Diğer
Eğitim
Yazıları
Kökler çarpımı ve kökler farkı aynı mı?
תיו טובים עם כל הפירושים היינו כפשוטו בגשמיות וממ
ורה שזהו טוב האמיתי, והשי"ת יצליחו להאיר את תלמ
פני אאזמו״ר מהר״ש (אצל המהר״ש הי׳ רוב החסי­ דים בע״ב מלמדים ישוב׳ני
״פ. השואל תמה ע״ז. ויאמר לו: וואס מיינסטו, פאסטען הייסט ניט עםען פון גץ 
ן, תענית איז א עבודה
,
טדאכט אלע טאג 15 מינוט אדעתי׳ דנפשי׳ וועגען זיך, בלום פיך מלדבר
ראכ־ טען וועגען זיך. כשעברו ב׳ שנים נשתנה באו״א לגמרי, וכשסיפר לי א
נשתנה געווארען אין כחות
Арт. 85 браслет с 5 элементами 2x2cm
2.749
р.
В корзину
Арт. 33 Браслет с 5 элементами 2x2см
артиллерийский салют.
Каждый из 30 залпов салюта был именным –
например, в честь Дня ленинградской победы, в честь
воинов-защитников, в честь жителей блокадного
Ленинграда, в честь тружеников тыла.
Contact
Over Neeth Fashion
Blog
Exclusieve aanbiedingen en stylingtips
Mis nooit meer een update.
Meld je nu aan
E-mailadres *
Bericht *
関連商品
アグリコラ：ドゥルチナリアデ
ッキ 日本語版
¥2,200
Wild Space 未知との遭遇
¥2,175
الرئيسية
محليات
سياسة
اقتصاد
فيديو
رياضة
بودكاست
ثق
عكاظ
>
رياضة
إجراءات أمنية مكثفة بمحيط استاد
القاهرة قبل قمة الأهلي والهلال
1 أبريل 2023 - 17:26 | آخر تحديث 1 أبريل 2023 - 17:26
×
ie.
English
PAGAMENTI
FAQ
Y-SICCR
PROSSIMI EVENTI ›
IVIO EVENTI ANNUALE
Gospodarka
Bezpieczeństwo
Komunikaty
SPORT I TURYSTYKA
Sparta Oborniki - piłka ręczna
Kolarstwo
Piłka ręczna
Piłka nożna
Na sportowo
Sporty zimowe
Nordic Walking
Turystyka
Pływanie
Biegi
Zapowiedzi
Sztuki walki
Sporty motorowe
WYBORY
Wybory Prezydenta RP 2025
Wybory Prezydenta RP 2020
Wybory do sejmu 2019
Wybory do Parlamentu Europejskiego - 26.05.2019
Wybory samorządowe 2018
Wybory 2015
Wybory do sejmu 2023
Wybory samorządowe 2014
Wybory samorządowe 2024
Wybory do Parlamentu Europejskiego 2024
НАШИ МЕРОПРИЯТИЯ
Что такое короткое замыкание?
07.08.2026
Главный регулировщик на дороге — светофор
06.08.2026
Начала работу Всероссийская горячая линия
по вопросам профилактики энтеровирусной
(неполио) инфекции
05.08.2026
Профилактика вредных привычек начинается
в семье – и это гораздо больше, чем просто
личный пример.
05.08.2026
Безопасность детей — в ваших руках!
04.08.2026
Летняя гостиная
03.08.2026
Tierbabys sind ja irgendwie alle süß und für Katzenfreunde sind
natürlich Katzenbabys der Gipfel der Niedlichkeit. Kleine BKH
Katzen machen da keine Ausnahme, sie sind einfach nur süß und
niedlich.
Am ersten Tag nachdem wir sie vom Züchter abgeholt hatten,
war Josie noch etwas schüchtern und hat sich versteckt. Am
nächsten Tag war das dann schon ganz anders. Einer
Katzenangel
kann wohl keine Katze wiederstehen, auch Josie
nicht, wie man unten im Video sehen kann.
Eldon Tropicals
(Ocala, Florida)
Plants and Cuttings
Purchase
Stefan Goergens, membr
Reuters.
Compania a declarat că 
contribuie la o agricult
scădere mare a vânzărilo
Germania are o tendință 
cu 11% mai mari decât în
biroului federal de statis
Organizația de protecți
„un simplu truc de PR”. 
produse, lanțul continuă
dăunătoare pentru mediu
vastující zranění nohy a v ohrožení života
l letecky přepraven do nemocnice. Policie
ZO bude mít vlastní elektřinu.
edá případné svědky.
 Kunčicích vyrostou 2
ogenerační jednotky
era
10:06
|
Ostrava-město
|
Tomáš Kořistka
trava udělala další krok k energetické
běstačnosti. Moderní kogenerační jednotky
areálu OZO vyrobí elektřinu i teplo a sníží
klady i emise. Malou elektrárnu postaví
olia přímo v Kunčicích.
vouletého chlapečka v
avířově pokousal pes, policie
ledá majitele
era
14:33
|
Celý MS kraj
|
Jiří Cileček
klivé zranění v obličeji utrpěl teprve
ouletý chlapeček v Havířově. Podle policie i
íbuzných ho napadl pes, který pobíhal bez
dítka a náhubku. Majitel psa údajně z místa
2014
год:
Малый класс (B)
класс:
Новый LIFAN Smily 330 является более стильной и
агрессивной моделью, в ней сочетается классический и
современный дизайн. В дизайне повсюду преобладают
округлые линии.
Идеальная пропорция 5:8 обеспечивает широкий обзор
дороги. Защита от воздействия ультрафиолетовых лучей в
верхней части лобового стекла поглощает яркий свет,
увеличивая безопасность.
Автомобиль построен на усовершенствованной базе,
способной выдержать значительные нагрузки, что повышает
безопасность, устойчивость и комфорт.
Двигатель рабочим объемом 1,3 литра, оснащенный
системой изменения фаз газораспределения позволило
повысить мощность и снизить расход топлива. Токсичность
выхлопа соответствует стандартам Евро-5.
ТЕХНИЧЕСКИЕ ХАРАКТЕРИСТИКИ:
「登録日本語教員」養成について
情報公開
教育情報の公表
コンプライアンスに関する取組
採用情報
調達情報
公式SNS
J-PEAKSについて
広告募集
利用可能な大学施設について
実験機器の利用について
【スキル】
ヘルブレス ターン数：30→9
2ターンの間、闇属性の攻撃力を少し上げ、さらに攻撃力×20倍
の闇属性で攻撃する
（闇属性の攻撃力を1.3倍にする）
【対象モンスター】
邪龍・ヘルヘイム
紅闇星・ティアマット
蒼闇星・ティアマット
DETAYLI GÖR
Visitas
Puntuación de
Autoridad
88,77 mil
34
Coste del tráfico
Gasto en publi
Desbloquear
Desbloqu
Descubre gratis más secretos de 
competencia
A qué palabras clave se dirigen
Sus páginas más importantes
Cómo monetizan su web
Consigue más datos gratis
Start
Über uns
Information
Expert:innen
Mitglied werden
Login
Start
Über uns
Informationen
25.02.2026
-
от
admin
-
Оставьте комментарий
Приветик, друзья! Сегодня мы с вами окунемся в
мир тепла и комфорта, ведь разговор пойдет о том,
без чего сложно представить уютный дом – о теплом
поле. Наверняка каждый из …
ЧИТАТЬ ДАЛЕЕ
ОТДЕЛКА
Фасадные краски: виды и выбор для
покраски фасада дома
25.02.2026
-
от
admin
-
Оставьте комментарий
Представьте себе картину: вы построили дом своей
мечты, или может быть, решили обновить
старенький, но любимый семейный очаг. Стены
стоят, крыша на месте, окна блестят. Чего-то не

━━━━━━━━━━━━━━━━━━━━━━━━━━━━━━

Work instructions> Reproduce the text of every item above verbatim, line by line.

Task output>
Diğer
Eğitim
Yazıları
Kökler çarpımı ve kökler farkı aynı mı?
תיו טובים עם כל הפירושים היינו כפשוטו בגשמיות וממ
ורה שזהו טוב האמיתי, והשי"ת יצליחו להאיר את תלמ
פני אאזמו״ר מהר״ש (אצל המהר״ש הי׳ רוב החסי­ דים בע״ב מלמדים ישוב׳ני
״פ. השואל תמה ע״ז. ויאמר לו: וואס מיינסטו, פאסטען הייסט ניט עםען פון גץ 
ן, תענית איז א עבודה
,
טדאכט אלע טאג 15 מינוט אדעתי׳ דנפשי׳ וועגען זיך, בלום פיך מלדבר
ראכ־ טען וועגען זיך. כשעברו ב׳ שנים נשתנה באו״א לגמרי, וכשסיפר לי א
נשתנה געווארען אין כחות
Арт. 85 браслет с 5 элементами 2x2cm
2.749
р.
В корзину
Арт. 33 Браслет с 5 элементами 2x2см
артиллерийский салют.
Каждый из 30 залпов салюта был именным –
например, в честь Дня ленинградской победы, в честь
воинов-защитников, в честь жителей блокадного
Ленинграда, в честь тружеников тыла.
Contact
Over Neeth Fashion
Blog
Exclusieve aanbiedingen en stylingtips
Mis nooit meer een update.
Meld je nu aan
E-mailadres *
Bericht *
関連商品
アグリコラ：ドゥルチナリアデ
ッキ 日本語版
¥2,200
Wild Space 未知との遭遇
¥2,175
الرئيسية
محليات
سياسة
اقتصاد
فيديو
رياضة
بودكاست
ثق
عكاظ
>
رياضة
إجراءات أمنية مكثفة بمحيط استاد
القاهرة قبل قمة الأهلي والهلال
1 أبريل 2023 - 17:26 | آخر تحديث 1 أبريل 2023 - 17:26
×
ie.
English
PAGAMENTI
FAQ
Y-SICCR
PROSSIMI EVENTI ›
IVIO EVENTI ANNUALE
Gospodarka
Bezpieczeństwo
Komunikaty
SPORT I TURYSTYKA
Sparta Oborniki - piłka ręczna
Kolarstwo
Piłka ręczna
Piłka nożna
Na sportowo
Sporty zimowe
Nordic Walking
Turystyka
Pływanie
Biegi
Zapowiedzi
Sztuki walki
Sporty motorowe
WYBORY
Wybory Prezydenta RP 2025
Wybory Prezydenta RP 2020
Wybory do sejmu 2019
Wybory do Parlamentu Europejskiego - 26.05.2019
Wybory samorządowe 2018
Wybory 2015
Wybory do sejmu 2023
Wybory samorządowe 2014
Wybory samorządowe 2024
Wybory do Parlamentu Europejskiego 2024
НАШИ МЕРОПРИЯТИЯ
Что такое короткое замыкание?
07.08.2026
Главный регулировщик на дороге — светофор
06.08.2026
Начала работу Всероссийская горячая линия
по вопросам профилактики энтеровирусной
(неполио) инфекции
05.08.2026
Профилактика вредных привычек начинается
в семье – и это гораздо больше, чем просто
личный пример.
05.08.2026
Безопасность детей — в ваших руках!
04.08.2026
Летняя гостиная
03.08.2026
Tierbabys sind ja irgendwie alle süß und für Katzenfreunde sind
natürlich Katzenbabys der Gipfel der Niedlichkeit. Kleine BKH
Katzen machen da keine Ausnahme, sie sind einfach nur süß und
niedlich.
Am ersten Tag nachdem wir sie vom Züchter abgeholt hatten,
war Josie noch etwas schüchtern und hat sich versteckt. Am
nächsten Tag war das dann schon ganz anders. Einer
Katzenangel
kann wohl keine Katze wiederstehen, auch Josie
nicht, wie man unten im Video sehen kann.
Eldon Tropicals
(Ocala, Florida)
Plants and Cuttings
Purchase
Stefan Goergens, membr
Reuters.
Compania a declarat că 
contribuie la o agricult
scădere mare a vânzărilo
Germania are o tendință 
cu 11% mai mari decât în
biroului federal de statis
Organizația de protecți
„un simplu truc de PR”. 
produse, lanțul continuă
dăunătoare pentru mediu
vastující zranění nohy a v ohrožení života
l letecky přepraven do nemocnice. Policie
ZO bude mít vlastní elektřinu.
edá případné svědky.
 Kunčicích vyrostou 2
ogenerační jednotky
era
10:06
|
Ostrava-město
|
Tomáš Kořistka
trava udělala další krok k energetické
běstačnosti. Moderní kogenerační jednotky
areálu OZO vyrobí elektřinu i teplo a sníží
klady i emise. Malou elektrárnu postaví
olia přímo v Kunčicích.
vouletého chlapečka v
avířově pokousal pes, policie
ledá majitele
era
14:33
|
Celý MS kraj
|
Jiří Cileček
klivé zranění v obličeji utrpěl teprve
ouletý chlapeček v Havířově. Podle policie i
íbuzných ho napadl pes, který pobíhal bez
dítka a náhubku. Majitel psa údajně z místa
2014
год:
Малый класс (B)
класс:
Новый LIFAN Smily 330 является более стильной и
агрессивной моделью, в ней сочетается классический и
современный дизайн. В дизайне повсюду преобладают
округлые линии.
Идеальная пропорция 5:8 обеспечивает широкий обзор
дороги. Защита от воздействия ультрафиолетовых лучей в
верхней части лобового стекла поглощает яркий свет,
увеличивая безопасность.
Автомобиль построен на усовершенствованной базе,
способной выдержать значительные нагрузки, что повышает
безопасность, устойчивость и комфорт.
Двигатель рабочим объемом 1,3 литра, оснащенный
системой изменения фаз газораспределения позволило
повысить мощность и снизить расход топлива. Токсичность
выхлопа соответствует стандартам Евро-5.
ТЕХНИЧЕСКИЕ ХАРАКТЕРИСТИКИ:
「登録日本語教員」養成について
情報公開
教育情報の公表
コンプライアンスに関する取組
採用情報
調達情報
公式SNS
J-PEAKSについて
広告募集
利用可能な大学施設について
実験機器の利用について
【スキル】
ヘルブレス ターン数：30→9
2ターンの間、闇属性の攻撃力を少し上げ、さらに攻撃力×20倍
の闇属性で攻撃する
（闇属性の攻撃力を1.3倍にする）
【対象モンスター】
邪龍・ヘルヘイム
紅闇星・ティアマット
蒼闇星・ティアマット
DETAYLI GÖR
Visitas
Puntuación de
Autoridad
88,77 mil
34
Coste del tráfico
Gasto en publi
Desbloquear
Desbloqu
Descubre gratis más secretos de 
competencia
A qué palabras clave se dirigen
Sus páginas más importantes
Cómo monetizan su web
Consigue más datos gratis
Start
Über uns
Information
Expert:innen
Mitglied werden
Login
Start
Über uns
Informationen
25.02.2026
-
от
admin
-
Оставьте комментарий
Приветик, друзья! Сегодня мы с вами окунемся в
мир тепла и комфорта, ведь разговор пойдет о том,
без чего сложно представить уютный дом – о теплом
поле. Наверняка каждый из …
ЧИТАТЬ ДАЛЕЕ
ОТДЕЛКА
Фасадные краски: виды и выбор для
покраски фасада дома
25.02.2026
-
от
admin
-
Оставьте комментарий
Представьте себе картину: вы построили дом своей
мечты, или может быть, решили обновить
старенький, но любимый семейный очаг. Стены
стоят, крыша на месте, окна блестят. Чего-то не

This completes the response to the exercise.